__Work required__. In the manual page text below, recast the paragraph beginning "For the syntax of the command" as a short bulleted list that keeps its main facts.

__Text passage__.
▼
Notice that Many elements, such as tables, figures and mathematical formulas, cannot be used within manual pages, because of limitations of ASCII terminals, or the Unix man macro package for nroff.

There is a short reference map in effect within the scope of the manpage. With the exception of [, which is not used here to start formulas, this map has the same effect as the global map.

<!shortref manpage
"&#RS;B" null
'"' qtag
"[" ftag
"~" nbsp
"_" lowbar
"#" num
"%" percnt
"^" circ
"{" lcub
"}" rcub
"|" verbar>

<!usemap manpage  manpage >


3.9.1 Manual Page Conventions

For detailed information about the conventions for Unix manual pages, see your Unix documentation. But here is a brief summary. The typical manual page has the following sections, in this order:

NAME.

The name, or list of names, by which the command or function is called, followed by a dash and then a one-line summary of its purpose.

SYNOPSIS.

For the syntax of the command and its arguments. (The Sun documentation suggests that literals be formatted using boldface type, and that variables be formatted using italics type. Use the tt and em elements, respectively, here for this purpose.)

DESCRIPTION.

An overview of the command or function's purpose, effects and use.

OPTIONS.

A list and description of all command-line options.

FILES.

A list of files associated with the command which may be of interest to users.
▲
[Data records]
▼
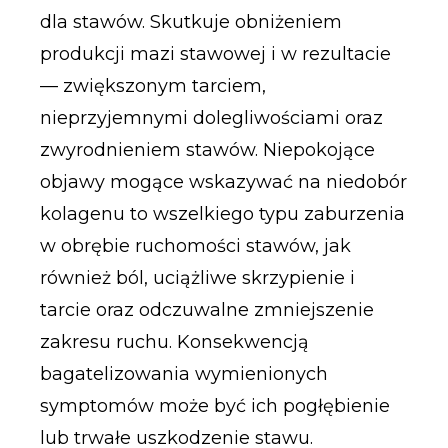
dla stawów. Skutkuje obniżeniem
produkcji mazi stawowej i w rezultacie
— zwiększonym tarciem,
nieprzyjemnymi dolegliwościami oraz
zwyrodnieniem stawów. Niepokojące
objawy mogące wskazywać na niedobór
kolagenu to wszelkiego typu zaburzenia
w obrębie ruchomości stawów, jak
również ból, uciążliwe skrzypienie i
tarcie oraz odczuwalne zmniejszenie
zakresu ruchu. Konsekwencją
bagatelizowania wymienionych
symptomów może być ich pogłębienie
lub trwałe uszkodzenie stawu.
▲
__Reply to the exercise__.
- This section gives the syntax of the command and its arguments.
- Sun documentation suggests boldface type for literals and italics type for variables.
- Here, use the tt element for literals and the em element for variables.